La minaccia di Maduro: un attacco al Venezuela segnerebbe la fine di Trump
La minaccia di Maduro: un attacco al Venezuela segnerebbe la fine di Trump
Caracas, 18 novembre 2025 – Un attacco militare degli Stati Uniti contro il Venezuela potrebbe segnare “la fine politica” di Donald Trump. Lo ha detto ieri sera il presidente venezuelano Nicolás Maduro durante il suo programma televisivo “Con Maduro+”, in onda sul canale statale Venezolana de Televisión.

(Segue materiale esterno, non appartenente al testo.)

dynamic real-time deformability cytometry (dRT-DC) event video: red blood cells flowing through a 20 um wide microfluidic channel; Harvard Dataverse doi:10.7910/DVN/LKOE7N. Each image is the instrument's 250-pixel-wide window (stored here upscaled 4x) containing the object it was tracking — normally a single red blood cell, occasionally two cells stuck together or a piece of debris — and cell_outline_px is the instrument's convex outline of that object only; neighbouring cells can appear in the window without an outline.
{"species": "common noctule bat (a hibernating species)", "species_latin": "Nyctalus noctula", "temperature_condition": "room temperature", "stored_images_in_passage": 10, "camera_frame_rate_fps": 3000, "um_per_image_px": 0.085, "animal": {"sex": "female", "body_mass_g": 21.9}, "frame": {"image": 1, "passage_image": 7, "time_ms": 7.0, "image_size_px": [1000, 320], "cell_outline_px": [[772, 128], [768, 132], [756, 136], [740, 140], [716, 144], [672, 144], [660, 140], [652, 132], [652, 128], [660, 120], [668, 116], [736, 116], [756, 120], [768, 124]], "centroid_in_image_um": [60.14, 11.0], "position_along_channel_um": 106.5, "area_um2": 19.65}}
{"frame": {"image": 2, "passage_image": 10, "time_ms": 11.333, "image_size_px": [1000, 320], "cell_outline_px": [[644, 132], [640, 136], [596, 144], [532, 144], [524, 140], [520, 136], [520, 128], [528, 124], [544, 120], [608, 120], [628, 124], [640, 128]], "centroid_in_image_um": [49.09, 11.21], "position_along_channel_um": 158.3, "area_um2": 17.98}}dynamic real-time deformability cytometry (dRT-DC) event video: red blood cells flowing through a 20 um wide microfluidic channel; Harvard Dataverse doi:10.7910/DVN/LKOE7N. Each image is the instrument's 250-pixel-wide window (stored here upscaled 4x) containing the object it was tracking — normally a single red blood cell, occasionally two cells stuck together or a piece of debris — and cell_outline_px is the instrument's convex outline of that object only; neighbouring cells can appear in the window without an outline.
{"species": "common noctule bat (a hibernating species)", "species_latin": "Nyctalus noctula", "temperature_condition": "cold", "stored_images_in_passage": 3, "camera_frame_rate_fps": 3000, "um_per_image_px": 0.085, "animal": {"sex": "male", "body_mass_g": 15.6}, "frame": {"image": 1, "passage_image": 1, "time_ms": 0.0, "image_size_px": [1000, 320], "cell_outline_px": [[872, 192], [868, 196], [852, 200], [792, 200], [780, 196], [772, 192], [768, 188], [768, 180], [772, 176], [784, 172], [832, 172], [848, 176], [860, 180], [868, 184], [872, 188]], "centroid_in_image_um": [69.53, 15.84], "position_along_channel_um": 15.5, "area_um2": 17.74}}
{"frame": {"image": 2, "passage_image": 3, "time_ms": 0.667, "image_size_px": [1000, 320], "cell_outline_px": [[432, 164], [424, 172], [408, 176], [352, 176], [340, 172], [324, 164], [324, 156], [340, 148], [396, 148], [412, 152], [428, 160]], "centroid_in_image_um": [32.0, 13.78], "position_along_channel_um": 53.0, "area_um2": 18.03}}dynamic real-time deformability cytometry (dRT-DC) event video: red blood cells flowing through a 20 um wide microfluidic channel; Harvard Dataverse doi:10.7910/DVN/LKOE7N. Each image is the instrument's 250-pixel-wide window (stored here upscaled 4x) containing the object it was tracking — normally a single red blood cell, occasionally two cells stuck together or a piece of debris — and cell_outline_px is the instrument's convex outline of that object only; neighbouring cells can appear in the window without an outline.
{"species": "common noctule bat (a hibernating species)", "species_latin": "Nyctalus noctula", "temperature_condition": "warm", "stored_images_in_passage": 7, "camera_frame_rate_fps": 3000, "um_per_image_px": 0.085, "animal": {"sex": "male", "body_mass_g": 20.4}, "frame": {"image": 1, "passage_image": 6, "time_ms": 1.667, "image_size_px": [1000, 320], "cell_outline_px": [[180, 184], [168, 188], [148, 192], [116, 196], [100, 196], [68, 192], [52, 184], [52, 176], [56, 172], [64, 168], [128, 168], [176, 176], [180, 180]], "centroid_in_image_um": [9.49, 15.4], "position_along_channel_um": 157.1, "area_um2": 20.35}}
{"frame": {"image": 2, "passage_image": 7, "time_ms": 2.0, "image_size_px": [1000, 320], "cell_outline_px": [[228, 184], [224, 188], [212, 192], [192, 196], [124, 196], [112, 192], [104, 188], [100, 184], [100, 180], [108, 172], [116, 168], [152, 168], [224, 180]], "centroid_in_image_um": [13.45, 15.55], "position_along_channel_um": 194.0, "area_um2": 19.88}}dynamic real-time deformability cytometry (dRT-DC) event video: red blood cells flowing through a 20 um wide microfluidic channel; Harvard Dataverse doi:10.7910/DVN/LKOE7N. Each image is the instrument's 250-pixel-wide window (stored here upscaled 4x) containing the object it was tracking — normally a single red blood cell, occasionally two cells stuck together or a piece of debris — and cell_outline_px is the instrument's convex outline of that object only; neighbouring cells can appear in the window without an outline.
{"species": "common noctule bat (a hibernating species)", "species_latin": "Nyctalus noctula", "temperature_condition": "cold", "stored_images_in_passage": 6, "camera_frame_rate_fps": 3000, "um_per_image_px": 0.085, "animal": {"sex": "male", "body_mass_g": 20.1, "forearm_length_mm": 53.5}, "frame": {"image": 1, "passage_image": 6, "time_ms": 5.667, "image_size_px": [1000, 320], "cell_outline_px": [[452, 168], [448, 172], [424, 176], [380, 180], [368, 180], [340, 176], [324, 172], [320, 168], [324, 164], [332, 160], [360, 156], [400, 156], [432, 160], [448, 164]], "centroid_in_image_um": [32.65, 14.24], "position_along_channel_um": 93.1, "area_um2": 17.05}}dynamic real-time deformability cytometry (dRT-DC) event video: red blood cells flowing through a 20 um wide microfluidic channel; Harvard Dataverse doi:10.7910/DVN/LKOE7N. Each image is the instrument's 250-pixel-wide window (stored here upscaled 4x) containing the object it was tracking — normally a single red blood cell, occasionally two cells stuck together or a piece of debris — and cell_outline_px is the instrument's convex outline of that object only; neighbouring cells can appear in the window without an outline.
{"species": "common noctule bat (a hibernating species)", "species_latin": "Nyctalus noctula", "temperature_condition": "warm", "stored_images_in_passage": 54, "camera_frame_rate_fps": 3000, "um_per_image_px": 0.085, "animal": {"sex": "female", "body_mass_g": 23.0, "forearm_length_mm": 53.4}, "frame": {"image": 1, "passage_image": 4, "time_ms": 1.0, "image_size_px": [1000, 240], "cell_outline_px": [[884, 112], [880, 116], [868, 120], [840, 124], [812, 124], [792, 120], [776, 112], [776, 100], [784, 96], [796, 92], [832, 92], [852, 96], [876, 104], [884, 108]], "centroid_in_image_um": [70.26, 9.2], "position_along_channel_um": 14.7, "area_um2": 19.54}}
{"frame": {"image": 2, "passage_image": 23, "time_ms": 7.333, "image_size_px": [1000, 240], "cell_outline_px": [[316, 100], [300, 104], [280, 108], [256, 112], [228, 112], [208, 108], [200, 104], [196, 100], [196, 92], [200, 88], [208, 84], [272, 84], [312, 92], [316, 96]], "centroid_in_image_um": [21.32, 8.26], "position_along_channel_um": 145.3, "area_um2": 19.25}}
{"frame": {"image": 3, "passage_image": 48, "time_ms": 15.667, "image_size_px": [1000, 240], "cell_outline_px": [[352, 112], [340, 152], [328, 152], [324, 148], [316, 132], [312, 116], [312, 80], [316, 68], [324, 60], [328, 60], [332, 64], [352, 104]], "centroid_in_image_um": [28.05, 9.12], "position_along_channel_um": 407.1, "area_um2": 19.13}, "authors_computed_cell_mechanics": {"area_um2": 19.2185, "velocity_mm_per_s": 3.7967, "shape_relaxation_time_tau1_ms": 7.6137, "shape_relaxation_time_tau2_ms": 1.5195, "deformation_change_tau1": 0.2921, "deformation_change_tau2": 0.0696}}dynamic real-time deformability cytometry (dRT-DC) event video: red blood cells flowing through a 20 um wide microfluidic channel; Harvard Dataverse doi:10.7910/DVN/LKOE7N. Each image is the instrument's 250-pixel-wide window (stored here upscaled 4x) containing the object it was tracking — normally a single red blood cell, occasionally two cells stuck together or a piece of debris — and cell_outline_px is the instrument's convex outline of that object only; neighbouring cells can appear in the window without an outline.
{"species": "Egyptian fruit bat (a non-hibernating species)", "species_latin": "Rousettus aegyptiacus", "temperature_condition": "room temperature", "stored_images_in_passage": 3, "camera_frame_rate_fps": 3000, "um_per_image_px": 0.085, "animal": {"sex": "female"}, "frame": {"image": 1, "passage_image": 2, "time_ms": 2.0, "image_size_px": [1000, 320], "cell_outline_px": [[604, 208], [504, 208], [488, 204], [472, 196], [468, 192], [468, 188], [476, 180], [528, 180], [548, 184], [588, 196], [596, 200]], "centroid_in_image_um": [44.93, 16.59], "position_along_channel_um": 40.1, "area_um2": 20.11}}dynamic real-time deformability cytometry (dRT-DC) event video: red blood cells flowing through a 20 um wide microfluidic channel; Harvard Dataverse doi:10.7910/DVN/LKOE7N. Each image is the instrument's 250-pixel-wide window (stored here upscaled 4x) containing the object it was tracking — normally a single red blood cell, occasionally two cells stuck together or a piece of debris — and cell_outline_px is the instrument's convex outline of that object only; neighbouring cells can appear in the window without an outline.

Le sue parole arrivano lo stesso giorno in cui l’ex presidente americano ha ribadito di non escludere “nessuna opzione” su un possibile intervento diretto in Venezuela.
Maduro lancia l’allarme: “Un attacco militare sarebbe la fine di Trump”
Seduto nello studio di VTV, con la bandiera nazionale alle spalle e alcuni collaboratori accanto, Maduro ha usato parole dure. “Un’aggressione militare degli Stati Uniti – ha detto – significherebbe la fine politica di Trump”. La dichiarazione, ripresa anche dall’agenzia spagnola Efe, arriva in un clima di tensione sempre più teso tra Caracas e Washington. La Casa Bianca continua a mettere pressione sul governo venezuelano.
Non è la prima volta che il leader bolivariano usa la tv per mandare messaggi diretti agli Stati Uniti. Ma questa volta ha nominato Trump esplicitamente. “Non si può permettere – ha aggiunto – che il popolo venezuelano venga bombardato e massacrato”. Parole che hanno acceso subito le reazioni dei sostenitori del governo, molti dei quali si sono radunati davanti alla presidenza in Plaza Bolívar già all’alba.
Trump non chiude la porta: “Tutte le opzioni sul tavolo”
Dall’altra parte dell’oceano, Donald Trump ha confermato la sua linea dura durante una conferenza stampa a Miami. “Tutte le opzioni sono sul tavolo”, ha detto ai giornalisti, senza però entrare nel dettaglio di eventuali piani militari. La posizione dell’ex presidente resta ambigua: da un lato parla di “ripristinare la democrazia” in Venezuela, dall’altro non esclude soluzioni drastiche.
Secondo fonti diplomatiche citate dalla stampa americana, per ora non si registrano movimenti militari sospetti nella zona caraibica. Tuttavia, l’ipotesi di un intervento armato tiene in allerta sia i governi sudamericani sia le organizzazioni internazionali. Il segretario generale dell’OEA, Luis Almagro, ha lanciato un appello al dialogo: “Serve responsabilità – ha detto – per evitare una crisi umanitaria ancora più grave”.
Maduro apre al confronto: “Pronto a parlare faccia a faccia con Trump”
Nonostante i toni accesi, Maduro ha lasciato uno spiraglio. Durante la trasmissione si è detto disponibile a un incontro diretto con Trump. “Chiunque voglia dialogare troverà in noi persone di parola, persone perbene e con esperienza per guidare il Venezuela”, ha detto, rivolgendosi sia all’amministrazione americana sia agli osservatori internazionali.
L’idea di un faccia a faccia non è nuova nella diplomazia sudamericana, ma arriva in un momento delicato per il paese. L’inflazione resta altissima: secondo la Banca Centrale del Venezuela, il tasso annuo supera il 200%. Le tensioni sociali si sentono nelle strade di Caracas e Maracaibo. Solo ieri, davanti al mercato di Petare, alcuni cittadini hanno espresso paura per un possibile conflitto. “Abbiamo già sofferto abbastanza”, ha detto Maria Rodriguez, 42 anni.
La comunità internazionale osserva: tensioni e attese
La comunità internazionale segue la situazione con attenzione. L’Unione Europea ha chiesto calma e rispetto del diritto internazionale. In Sudamerica, i governi di Colombia e Brasile si dicono preoccupati per un possibile peggioramento. Il presidente colombiano Gustavo Petro ha ribadito che “ogni soluzione deve essere politica, non militare”.
Intanto a Caracas la vita va avanti tra dubbi e speranze. Nei bar del centro si parla delle parole di Maduro e delle mosse di Trump. Gli analisti ricordano che il Venezuela resta un paese chiave per il petrolio: secondo l’OPEC, le riserve superano i 300 miliardi di barili. Ma è anche fragile, sul piano sociale ed economico.
Solo nelle prossime settimane si capirà se prevarrà il dialogo o se le tensioni sfoceranno in qualcosa di più grave. Per ora, tra parole forti e trattative dietro le quinte, Caracas resta al centro dello sguardo del mondo.